WORK REQUEST A >>
Answer these questions about the post on the Kempo class, one line each and marked the same way:
(i) In which town was the Kempo class held?
(ii) What were the class's exercises centered around?
(iii) How often does the writer plan to keep training with this dojo?

Tuesday, October 30, 2007

Learning something new

Last night I went to a Kempo class in Burlington. It was a very interesting experience and I plan on returning. The class was centered around self-defense combinations, a part of the MA where I have the most trouble. The trouble is self-confidence and not looking completely out of control with my moves. I have this tendency to go too fast, mostly due to nerves. Don't get me wrong, 9 times out of 10 there are no issues, just every once in a while. The class was all men (which I am already used to) and the Sensei was very low-key. We did not line-up by rank and used no formalities except bowing to each other during the exercises. This is something I am not used to. We often kneel when Sensei is speaking and say "osu" and "origato, sensei". The relaxed atmosphere was very strange to me, but it was a different dojo with different rules of conduct. I do not put this dojo down or pass any judgement. There was much to be learned and I was so glad for the self-defense practice. So much so that I'm going to continue training with this dojo once a week and see where it takes me. It's worth it to try new directions, something that I haven't really done except for one class in kung fu many years ago. This particular style of kempo comes from the Chinese Hawaiian lineage. Unfortunately there are no karate dojos in Burlington, only kempo, BJJ (which I also plan on checking out) and many Tae Kwon Do. Perhaps I'll just have to open my own karate dojo someday...

AVAILABLE DATA >>
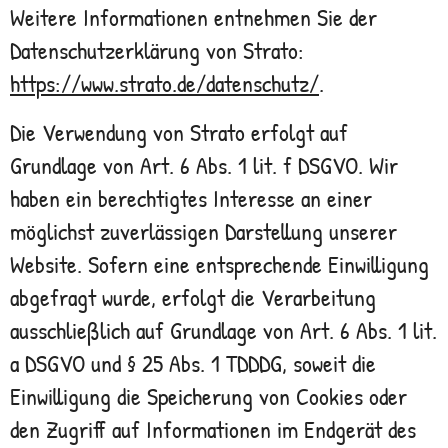
Weitere Informationen entnehmen Sie der
Datenschutzerklärung von Strato:
https://www.strato.de/datenschutz/
.
Die Verwendung von Strato erfolgt auf
Grundlage von Art. 6 Abs. 1 lit. f DSGVO. Wir
haben ein berechtigtes Interesse an einer
möglichst zuverlässigen Darstellung unserer
Website. Sofern eine entsprechende Einwilligung
abgefragt wurde, erfolgt die Verarbeitung
ausschließlich auf Grundlage von Art. 6 Abs. 1 lit.
a DSGVO und § 25 Abs. 1 TDDDG, soweit die
Einwilligung die Speicherung von Cookies oder
den Zugriff auf Informationen im Endgerät des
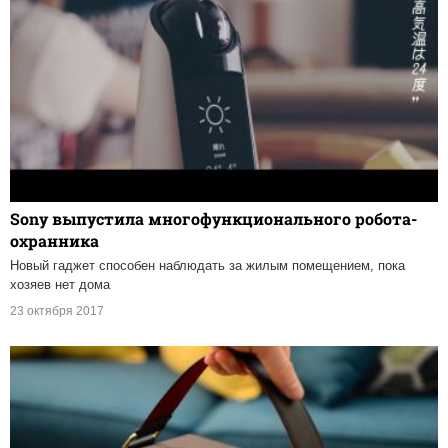
Sony выпустила многофункционального робота-
охранника
Новый гаджет способен наблюдать за жилым помещением, пока
хозяев нет дома
23 октября 2017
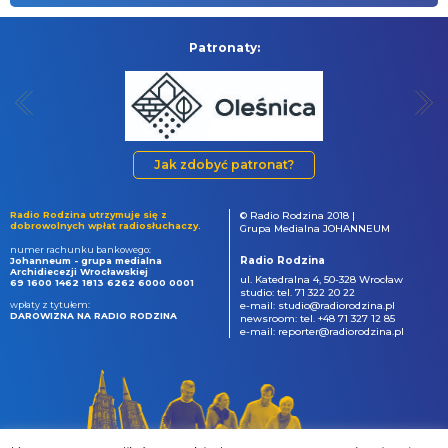
Patronaty:
Jak zdobyć patronat?
Radio Rodzina utrzymuje się z
© Radio Rodzina 2018 |
dobrowolnych wpłat radiosłuchaczy.
Grupa Medialna JOHANNEUM
numer rachunku bankowego:
Radio Rodzina
Johanneum - grupa medialna
Archidiecezji Wrocławskiej
ul. Katedralna 4, 50-328 Wrocław
69 1600 1462 1813 6262 6000 0001
studio: tel. 71 322 20 22
wpłaty z tytułem:
e-mail: studio@radiorodzina.pl
DAROWIZNA NA RADIO RODZINA
newsroom: tel. +48 71 327 12 85
e-mail: reporter@radiorodzina.pl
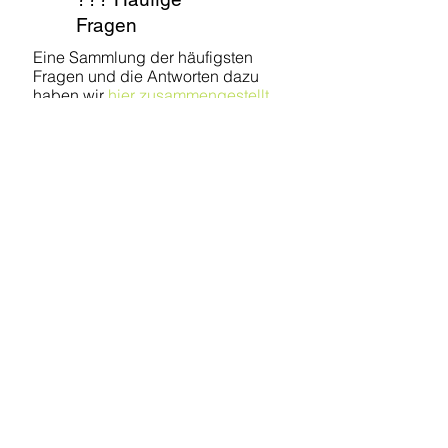
Fragen
Eine Sammlung der häufigsten
Fragen und die Antworten dazu
haben wir
hier zusammengestellt.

WORK REQUEST B >> Transcribe the text read from the four entries in Block 1 line for line, with the same wording and punctuation, and leave the pictures out.

EXPECTED OUTPUT A >>
(i) Burlington
(ii) Self-defense combinations
(iii) Once a week

EXPECTED OUTPUT B >>
Weitere Informationen entnehmen Sie der
Datenschutzerklärung von Strato:
https://www.strato.de/datenschutz/
.
Die Verwendung von Strato erfolgt auf
Grundlage von Art. 6 Abs. 1 lit. f DSGVO. Wir
haben ein berechtigtes Interesse an einer
möglichst zuverlässigen Darstellung unserer
Website. Sofern eine entsprechende Einwilligung
abgefragt wurde, erfolgt die Verarbeitung
ausschließlich auf Grundlage von Art. 6 Abs. 1 lit.
a DSGVO und § 25 Abs. 1 TDDDG, soweit die
Einwilligung die Speicherung von Cookies oder
den Zugriff auf Informationen im Endgerät des
Sony выпустила многофункционального робота-
охранника
Новый гаджет способен наблюдать за жилым помещением, пока
хозяев нет дома
23 октября 2017
Patronaty:
Jak zdobyć patronat?
Radio Rodzina utrzymuje się z
© Radio Rodzina 2018 |
dobrowolnych wpłat radiosłuchaczy.
Grupa Medialna JOHANNEUM
numer rachunku bankowego:
Radio Rodzina
Johanneum - grupa medialna
Archidiecezji Wrocławskiej
ul. Katedralna 4, 50-328 Wrocław
69 1600 1462 1813 6262 6000 0001
studio: tel. 71 322 20 22
wpłaty z tytułem:
e-mail: studio@radiorodzina.pl
DAROWIZNA NA RADIO RODZINA
newsroom: tel. +48 71 327 12 85
e-mail: reporter@radiorodzina.pl
Fragen
Eine Sammlung der häufigsten
Fragen und die Antworten dazu
haben wir
hier zusammengestellt.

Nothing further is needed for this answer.